Unfortunately an automated merging is probably not optimal based upon subject lines. We probably need to eyeball it and select many manually and then tell the system to merge all of these into a common topic.

It seems that the best (really only one) place to do that is within the actual topical view of a category. Doing it via the method you present in the guide is incredibly burdensome and simply not feasible since you have to go into a topic that has only one post, then go through the process of selecting that post, and then isolating the parent post and then combining it. These becomes further complicated when there are tens or hundreds of posts that already have the same subject line.

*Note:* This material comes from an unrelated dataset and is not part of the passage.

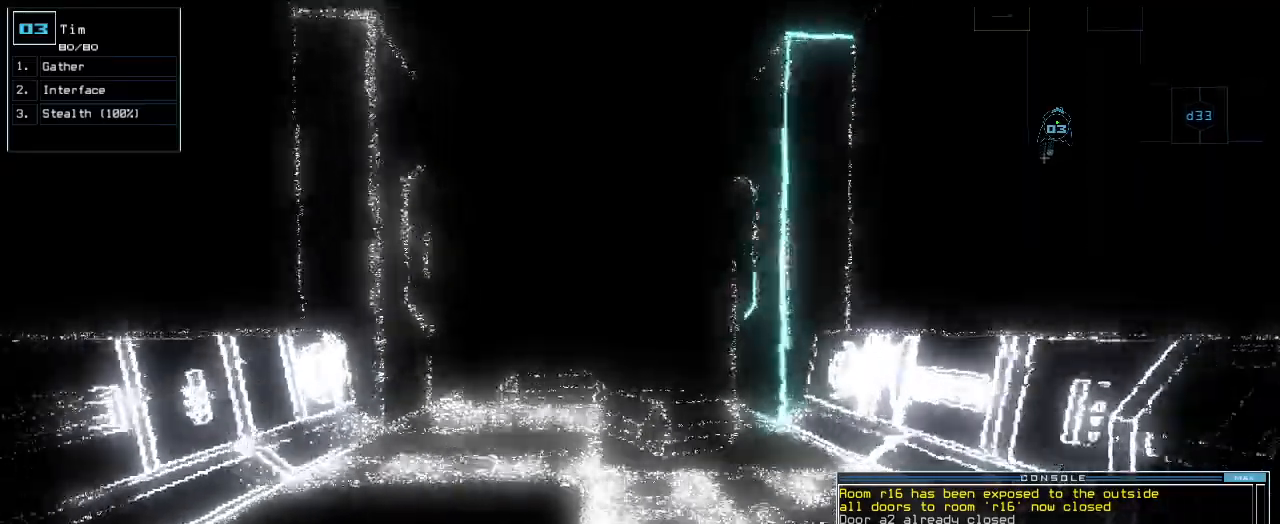
{"keys": ["left", "up"]}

So what we need is a “Select topics…” function at the category view that works similar to how the “Select posts…” function works within a topic view.

Does this make sense?

1 Like

It sounds to me like you are at a crossroads. You have to decide how important it is for you to have these old yahoo messages correctly and tidily contained within one topic.

If it is important, my suggestion would be to go back a step and fix the mbox files. And then import them in carefully prepared small batches.

The best way to do this is probably to import them to mozilla thunderbird and fiddle with them there. Each thunderbird folder is its own mbox file, so you could move all related messages into one folder and then open up that mbox file in a text editor and do a search and replace to correct the message id, which is used by the importer to determine which belong together in one topic.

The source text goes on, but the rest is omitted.